Taking the SAT or ACT can be incredibly stressful. Many high school students assume that their entire college career hinges on these two tests, and with all that pressure, it can be heartbreaking to receive a low score.
But receiving a low SAT or ACT score does not mean that you have to settle. Your first option is to raise your score. Your second option is to work with what you’ve got.
Your SAT/ACT score doesn’t define you, and it doesn’t have to define your college career, either.
What’s Considered a Low SAT/ACT Score?
Before you panic, stop and consider whether or not your test scores are actually that low. If you’re not sure what’s considered a low SAT score_, take a look at the average SAT scores for recent years. In 2018, for example, the average national SAT score was 1068 out of 1600. Anything below 1068, then, is lower than average.
However, keep in mind that different SAT and ACT scores are average for different schools. The average SAT score at Princeton, for example, is 1520. The average at Michigan State is 1190. These are not _minimum scores – they're just the average scores of every student who was accepted.
You can find all of these numbers online.
Retake the Same Test
If you have, indeed, received what your ideal schools would consider a low SAT or ACT score, you can retake the test for a higher score if there’s enough time left before the deadline.
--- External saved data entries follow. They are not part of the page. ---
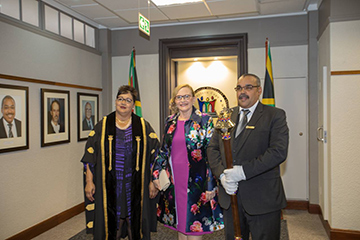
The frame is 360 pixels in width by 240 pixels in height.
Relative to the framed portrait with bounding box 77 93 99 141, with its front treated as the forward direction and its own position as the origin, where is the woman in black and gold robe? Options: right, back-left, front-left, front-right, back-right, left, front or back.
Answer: front-right

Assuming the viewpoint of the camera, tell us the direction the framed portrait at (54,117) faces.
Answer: facing the viewer and to the right of the viewer

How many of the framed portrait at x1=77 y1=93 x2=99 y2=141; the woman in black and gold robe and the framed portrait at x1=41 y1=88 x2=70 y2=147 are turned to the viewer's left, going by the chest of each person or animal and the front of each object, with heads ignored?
0

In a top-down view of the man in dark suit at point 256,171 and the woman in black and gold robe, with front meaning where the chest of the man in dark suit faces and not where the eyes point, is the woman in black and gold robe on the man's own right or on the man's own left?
on the man's own right

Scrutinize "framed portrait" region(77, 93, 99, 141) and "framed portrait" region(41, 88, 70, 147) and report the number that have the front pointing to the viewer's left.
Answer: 0

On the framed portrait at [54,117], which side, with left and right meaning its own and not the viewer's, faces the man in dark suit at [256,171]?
front

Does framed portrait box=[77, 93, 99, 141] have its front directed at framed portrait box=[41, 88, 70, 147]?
no

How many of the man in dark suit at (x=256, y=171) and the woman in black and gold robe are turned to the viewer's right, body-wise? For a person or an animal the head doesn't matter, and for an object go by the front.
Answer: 0

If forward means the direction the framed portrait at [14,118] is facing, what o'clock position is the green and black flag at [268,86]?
The green and black flag is roughly at 11 o'clock from the framed portrait.

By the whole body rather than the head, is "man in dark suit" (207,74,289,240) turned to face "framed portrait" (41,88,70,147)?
no

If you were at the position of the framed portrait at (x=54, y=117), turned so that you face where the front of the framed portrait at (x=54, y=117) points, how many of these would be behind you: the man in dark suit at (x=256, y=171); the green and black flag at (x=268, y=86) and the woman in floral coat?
0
First, though, you should figure out exactly where you fell short. Now is the time to invest in additional tutoring sessions or prep classes. Alternatively, you can take extra time to study on your own, focusing on your areas of difficulty. The Princeton Review publishes Cracking the ACT and Cracking the SAT, which include full-length practice tests.
Even if you only improve on one section of the test, retaking it can be worthwhile. Some colleges (though not all) will “superscore,” or take your highest score for each individual section of the SAT or ACT into account.
Take the Other Test
There’s a reason that there are two tests available! The SAT and ACT are significantly different tests that play to different strengths. For example, if you excel at reading comprehension and mental math, you may perform better on the SAT. If you're a top-notch critical thinker with a knack for science, the ACT may be more your speed.
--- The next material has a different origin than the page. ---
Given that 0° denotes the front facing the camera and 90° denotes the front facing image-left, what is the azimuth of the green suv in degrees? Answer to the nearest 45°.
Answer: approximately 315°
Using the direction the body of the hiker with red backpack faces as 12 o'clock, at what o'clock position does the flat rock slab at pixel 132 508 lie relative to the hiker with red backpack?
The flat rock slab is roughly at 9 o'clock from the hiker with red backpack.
These days, every four-year college will accept both tests, though there are regional differences in which test is preferred over the other. Generally speaking, the ACT is preferred by public schools and those in the midwest, while the SAT is preferred by private schools and those on the east or west coast.
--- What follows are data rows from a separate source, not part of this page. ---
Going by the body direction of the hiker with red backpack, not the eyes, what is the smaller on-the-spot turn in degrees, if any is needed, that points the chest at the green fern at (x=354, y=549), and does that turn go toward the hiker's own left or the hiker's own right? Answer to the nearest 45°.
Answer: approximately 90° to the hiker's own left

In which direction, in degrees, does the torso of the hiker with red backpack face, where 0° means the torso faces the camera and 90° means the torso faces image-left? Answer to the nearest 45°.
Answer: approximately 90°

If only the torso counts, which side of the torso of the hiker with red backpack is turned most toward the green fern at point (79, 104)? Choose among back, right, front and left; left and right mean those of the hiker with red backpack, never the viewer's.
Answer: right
It’s worth studying for and taking both tests, especially if you’re not happy with your score on one of them. You might be surprised at the results. If you got a low or average SAT score, you might do much better on the ACT, and the opposite can also be true.
Focus on Your Strengths
Keep in mind that colleges consider many other factors in the admissions process aside from SAT and ACT scores. While every school has their own criteria, you can certainly strengthen your application by highlighting your other strengths, like excellent grades, an ambitious internship or an awesome personal essay. If you have low SAT scores but a high GPA, for example, that GPA still definitely counts for something.
Apply to Schools Wisely
Even if you have an extremely low standardized test score, you can be accepted into college and get a high-quality education! Yes, some highly selective schools, like Harvard or Stanford, are unlikely to admit you if your test scores are extremely low – but there are so many other wonderful colleges out there, many of which are happy to accept those with low standardized test scores. Check out your options among colleges with lower ACT/SAT ranges.
Believe it or not, some colleges don’t factor SAT or ACT scores into their admissions process at all. You can find a complete list of those schools on the Fair Test website.
Take a Deep Breath
You’re a whole person, not just a number. If you’re panicking because of a low SAT or ACT score, take a deep breath and remind yourself that, while important, these tests are just tests (and flawed ones, at that). Your scores don’t reflect on your intelligence, your worth, or your chance at having a happy and successful future.
You can still go to college, get a great job, and be successful with a low SAT or ACT score.